**What is expected**
As soon as the line containing "left eye: (407, 229)" appears in the material below, start returning lines exactly, and end with the line containing "right elbow: (673, 381)".

**Exercise materials**
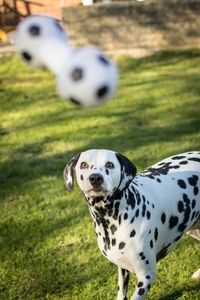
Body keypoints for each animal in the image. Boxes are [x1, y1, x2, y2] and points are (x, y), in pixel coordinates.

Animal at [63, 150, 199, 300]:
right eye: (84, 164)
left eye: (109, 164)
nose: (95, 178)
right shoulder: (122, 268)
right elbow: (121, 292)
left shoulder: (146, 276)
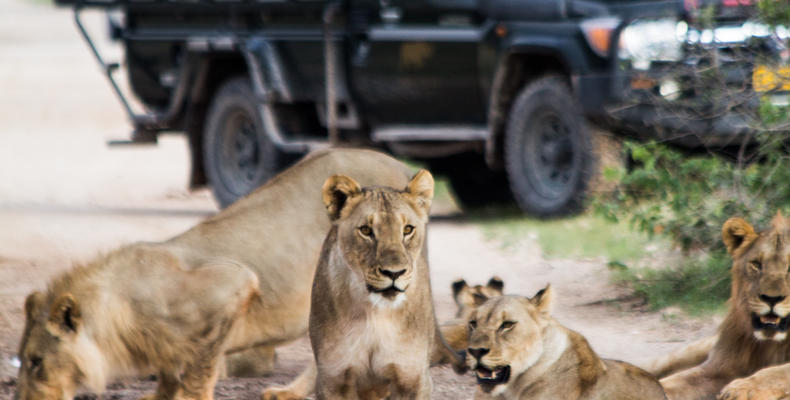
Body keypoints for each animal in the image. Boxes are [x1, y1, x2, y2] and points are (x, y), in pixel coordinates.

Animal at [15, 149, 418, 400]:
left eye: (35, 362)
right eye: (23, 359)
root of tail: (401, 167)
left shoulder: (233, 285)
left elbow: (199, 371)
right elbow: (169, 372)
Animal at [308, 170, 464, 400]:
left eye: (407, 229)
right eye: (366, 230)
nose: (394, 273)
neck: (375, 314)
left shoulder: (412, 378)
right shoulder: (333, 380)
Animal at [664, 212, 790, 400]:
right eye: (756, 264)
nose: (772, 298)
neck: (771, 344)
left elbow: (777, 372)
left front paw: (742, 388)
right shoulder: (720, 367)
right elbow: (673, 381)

* * *

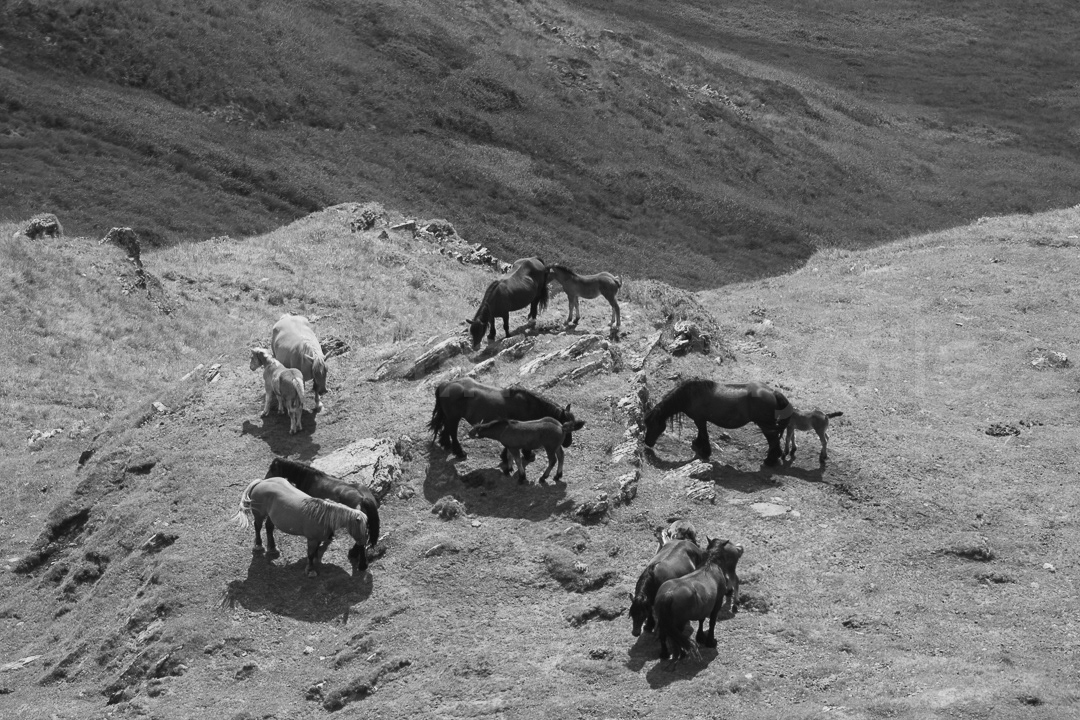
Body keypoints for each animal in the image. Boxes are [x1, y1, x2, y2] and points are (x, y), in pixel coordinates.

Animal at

**Finished task**
left eye: (407, 229)
right eye: (366, 230)
nose: (394, 273)
neck: (375, 314)
left shoulder: (412, 378)
right shoulder: (333, 380)
Animal at [664, 212, 790, 400]:
right eye: (756, 264)
nose: (772, 298)
neck: (771, 344)
left elbow: (777, 372)
left front paw: (742, 388)
right shoulder: (720, 367)
right elbow: (673, 381)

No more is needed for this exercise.